Face à ce double constat de la barrière financière et technique, le CSNPH attend de la Ministre qu’elle prenne des actions concrètes par rapport aux préoccupations suivantes:

  • Ce sont tant l’accès à la téléphonie mobile qu’à l’internet fixe et mobile qui doivent être rendus financièrement plus accessibles : tous deux répondent à des besoins différents mais complémentaires. Accéder à l’un sans accéder à l’autre rend forcément incomplète la possibilité d’accéder aux droits et aux services. Le CSNPH plaide pour un tarif social pour l'internet à domicile et pour un tarif social pour l'internet mobile (ce qui est rarement disponible ensemble dans un forfait avantageux).
  • Pour les personnes à revenus modestes - bénéficiaires d’allocations d’intégration par exemple - le montant de 11,50 € prévu pour la réduction tarifaire sur 50 % du tarif de l’abonnement est beaucoup trop faible. Le CSNPH demande à minima que l’indexation intègre les sauts gelés depuis l’introduction des tarifs téléphoniques sociaux, soit 2015.
  • Pour les personnes dont les revenus sont inférieurs au seuil de pauvreté, le numérique est totalement inabordable. Les personnes ayant un revenu inférieur ou égal au seuil de pauvreté (allocations sociales ou revenu MAF (maximum à facturer) catégorie la plus basse du 01/01/2022) n'ont aucune possibilité financière de payer les abonnements disponibles et devraient pouvoir bénéficier d’une réduction beaucoup plus élevée.
  • Compte tenu de la tendance à la diminution du téléphone fixe, les personnes pourraient aussi à tout le moins toujours pouvoir opter pour le tarif social fixe/mobile.
  • Pour les personnes qui travaillent et qui ont des enfants à charge, il est indispensable pour elles d’être équipées de smartphones et d’Internet. Pour ces familles, la compensation doit être proche des tarifs les moins chers.
  • L’application du tarif social doit pouvoir se faire avec un effet rétroactif ; le délai d’instruction d’une demande d’allocations pour personnes en situation de handicap varie entre 5 et 12 mois.
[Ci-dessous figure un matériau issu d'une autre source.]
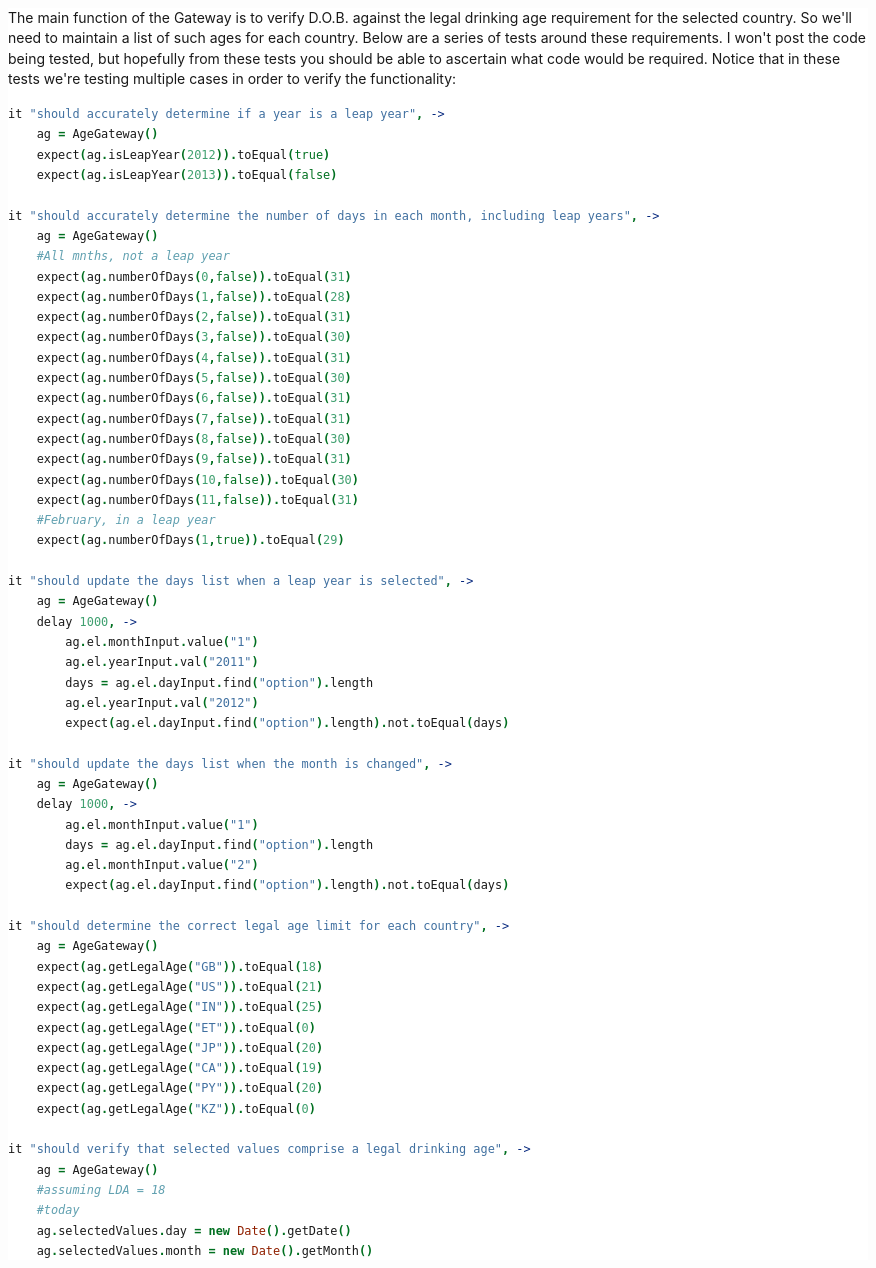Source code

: The main function of the Gateway is to verify D.O.B. against the legal drinking age requirement for the selected country. So we'll need to maintain a list of such ages for each country. Below are a series of tests around these requirements. I won't post the code being tested, but hopefully from these tests you should be able to ascertain what code would be required. Notice that in these tests we're testing multiple cases in order to verify the functionality:

```coffeescript
it "should accurately determine if a year is a leap year", ->
	ag = AgeGateway()
	expect(ag.isLeapYear(2012)).toEqual(true)
	expect(ag.isLeapYear(2013)).toEqual(false)

it "should accurately determine the number of days in each month, including leap years", ->
	ag = AgeGateway()
	#All mnths, not a leap year
	expect(ag.numberOfDays(0,false)).toEqual(31)
	expect(ag.numberOfDays(1,false)).toEqual(28)
	expect(ag.numberOfDays(2,false)).toEqual(31)
	expect(ag.numberOfDays(3,false)).toEqual(30)
	expect(ag.numberOfDays(4,false)).toEqual(31)
	expect(ag.numberOfDays(5,false)).toEqual(30)
	expect(ag.numberOfDays(6,false)).toEqual(31)
	expect(ag.numberOfDays(7,false)).toEqual(31)
	expect(ag.numberOfDays(8,false)).toEqual(30)
	expect(ag.numberOfDays(9,false)).toEqual(31)
	expect(ag.numberOfDays(10,false)).toEqual(30)
	expect(ag.numberOfDays(11,false)).toEqual(31)
	#February, in a leap year
	expect(ag.numberOfDays(1,true)).toEqual(29)

it "should update the days list when a leap year is selected", ->
	ag = AgeGateway()
	delay 1000, -> 
		ag.el.monthInput.value("1")
		ag.el.yearInput.val("2011")
		days = ag.el.dayInput.find("option").length
		ag.el.yearInput.val("2012")
		expect(ag.el.dayInput.find("option").length).not.toEqual(days)

it "should update the days list when the month is changed", ->
	ag = AgeGateway()
	delay 1000, -> 
		ag.el.monthInput.value("1")
		days = ag.el.dayInput.find("option").length
		ag.el.monthInput.value("2")
		expect(ag.el.dayInput.find("option").length).not.toEqual(days)

it "should determine the correct legal age limit for each country", ->
	ag = AgeGateway()
	expect(ag.getLegalAge("GB")).toEqual(18)
	expect(ag.getLegalAge("US")).toEqual(21)
	expect(ag.getLegalAge("IN")).toEqual(25)
	expect(ag.getLegalAge("ET")).toEqual(0)
	expect(ag.getLegalAge("JP")).toEqual(20)
	expect(ag.getLegalAge("CA")).toEqual(19)
	expect(ag.getLegalAge("PY")).toEqual(20)
	expect(ag.getLegalAge("KZ")).toEqual(0)

it "should verify that selected values comprise a legal drinking age", ->
	ag = AgeGateway()
	#assuming LDA = 18
	#today
	ag.selectedValues.day = new Date().getDate()
	ag.selectedValues.month = new Date().getMonth()
```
Ce délai ne peut être un obstacle à la rétroactivité.
  • Que se passera-t-il lorsque la personne changera d’opérateur ? Est-ce que tous les opérateurs en téléphonie/internet sont concernés par cette réglementation ?
  • Si la proposition de réforme maintient l’obligation de faire un choix entre un service internet fixe ou mobile – ce que le CSNPH trouverait totalement incohérent pour toutes les raisons précitées -, il sera nécessaire de bien communiquer vers les potentiels bénéficiaires et même vers ceux qui n’auraient pas d’internet.
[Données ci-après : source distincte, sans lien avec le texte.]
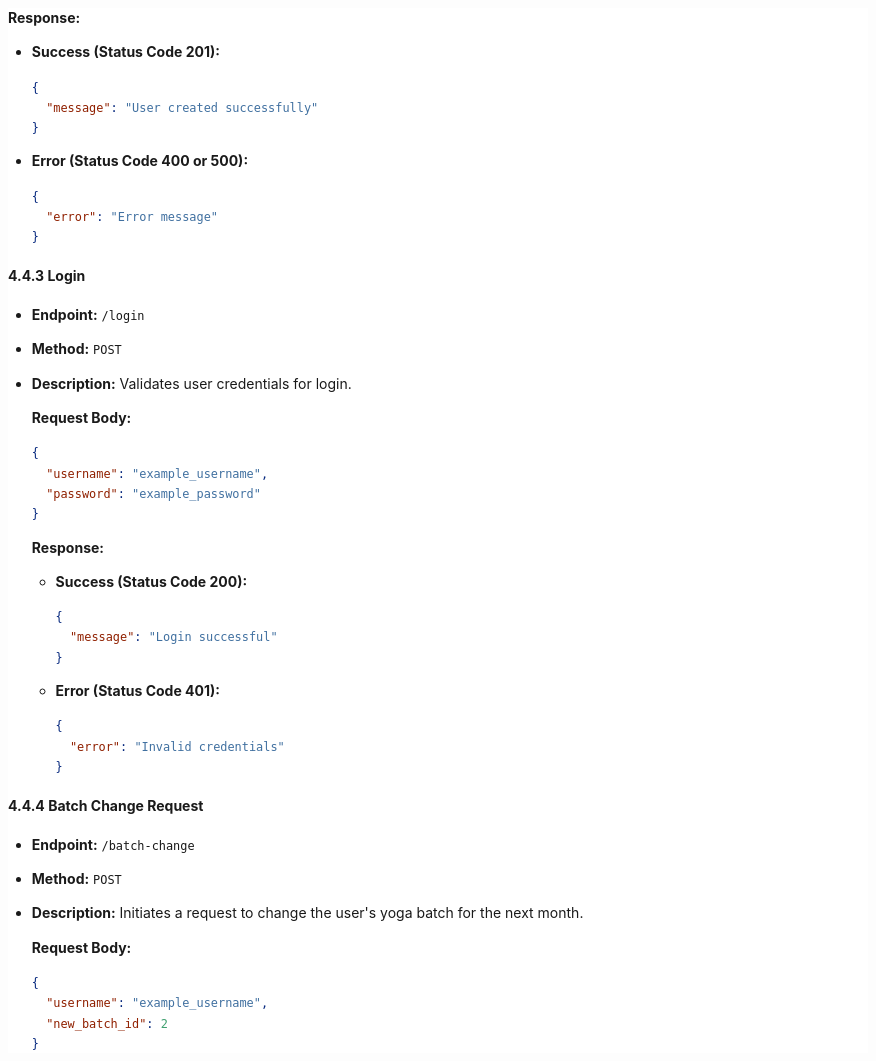   **Response:**
  - **Success (Status Code 201):**
    ```json
    {
      "message": "User created successfully"
    }
    ```
  - **Error (Status Code 400 or 500):**
    ```json
    {
      "error": "Error message"
    }
    ```

#### 4.4.3 Login
- **Endpoint:** `/login`
- **Method:** `POST`
- **Description:** Validates user credentials for login.

  **Request Body:**
  ```json
  {
    "username": "example_username",
    "password": "example_password"
  }
  ```

  **Response:**
  - **Success (Status Code 200):**
    ```json
    {
      "message": "Login successful"
    }
    ```
  - **Error (Status Code 401):**
    ```json
    {
      "error": "Invalid credentials"
    }
    ```

#### 4.4.4 Batch Change Request
- **Endpoint:** `/batch-change`
- **Method:** `POST`
- **Description:** Initiates a request to change the user's yoga batch for the next month.

  **Request Body:**
  ```json
  {
    "username": "example_username",
    "new_batch_id": 2
  }
  ```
  • Lier le tarif social mobile à la nature de la déficience nécessite encore des investigations. L’idée selon laquelle il faudrait soutenir un peu plus financièrement certaines personnes qui, pour des motifs de santé indépendants de leur volonté, doivent avoir recours à des applications qui consomment beaucoup de data, est entendable. Limiter cet accès aux personnes porteuses d’une déficience auditive ou visuelle est beaucoup plus questionnable et source de potentielle discrimination basée sur le handicap. D’autres personnes en situation de handicap, sur la base de l’utilisation d’applications énergivores en datas justifiées par leur santé, pourraient être éligibles.
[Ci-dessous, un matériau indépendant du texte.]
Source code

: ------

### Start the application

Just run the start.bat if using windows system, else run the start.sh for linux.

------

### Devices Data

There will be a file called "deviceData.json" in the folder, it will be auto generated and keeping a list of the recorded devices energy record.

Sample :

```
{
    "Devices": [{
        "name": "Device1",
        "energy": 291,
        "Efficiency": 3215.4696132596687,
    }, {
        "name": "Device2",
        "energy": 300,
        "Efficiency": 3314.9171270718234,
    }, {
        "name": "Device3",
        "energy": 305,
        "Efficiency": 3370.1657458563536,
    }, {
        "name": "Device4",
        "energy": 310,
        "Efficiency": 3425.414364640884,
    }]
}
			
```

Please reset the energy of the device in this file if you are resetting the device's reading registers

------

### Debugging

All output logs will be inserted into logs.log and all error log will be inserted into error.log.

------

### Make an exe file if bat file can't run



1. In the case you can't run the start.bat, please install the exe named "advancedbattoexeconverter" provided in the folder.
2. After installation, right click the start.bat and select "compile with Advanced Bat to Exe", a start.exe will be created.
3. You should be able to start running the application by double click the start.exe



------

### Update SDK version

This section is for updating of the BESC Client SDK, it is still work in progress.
  • Automatiser le tarif social mobile aux bénéficiaires du droit à l’intervention majorée permettrait certainement de lutter contre le non-take up.
  • La plupart des personnes qui pourraient bénéficier d’un nouveau tarif social télécom ne connaît même pas les droits auxquels elles ont droit. Le CSNPH considère qu’il faut pouvoir atteindre les potentiels bénéficiaires de ce tarif social en activant les bases de données existantes, tout en respectant évidemment la protection des données du consommateur. Et lorsqu’un bénéficiaire ne bénéficie pas ou plus d’un tarif social télécom alors qu’il remplit fort probablement les conditions, il faut bien pouvoir le « rechercher ». Cela dépasse bien évidemment un croisement basique des flux de données, mais nécessite des recherches humaines et des actions administratives personnalisées. Le CSNPH estime que les personnes qui perdent leurs droits alors qu’elles sont toujours dans les conditions d’octroi doivent être réidentifiées rapidement.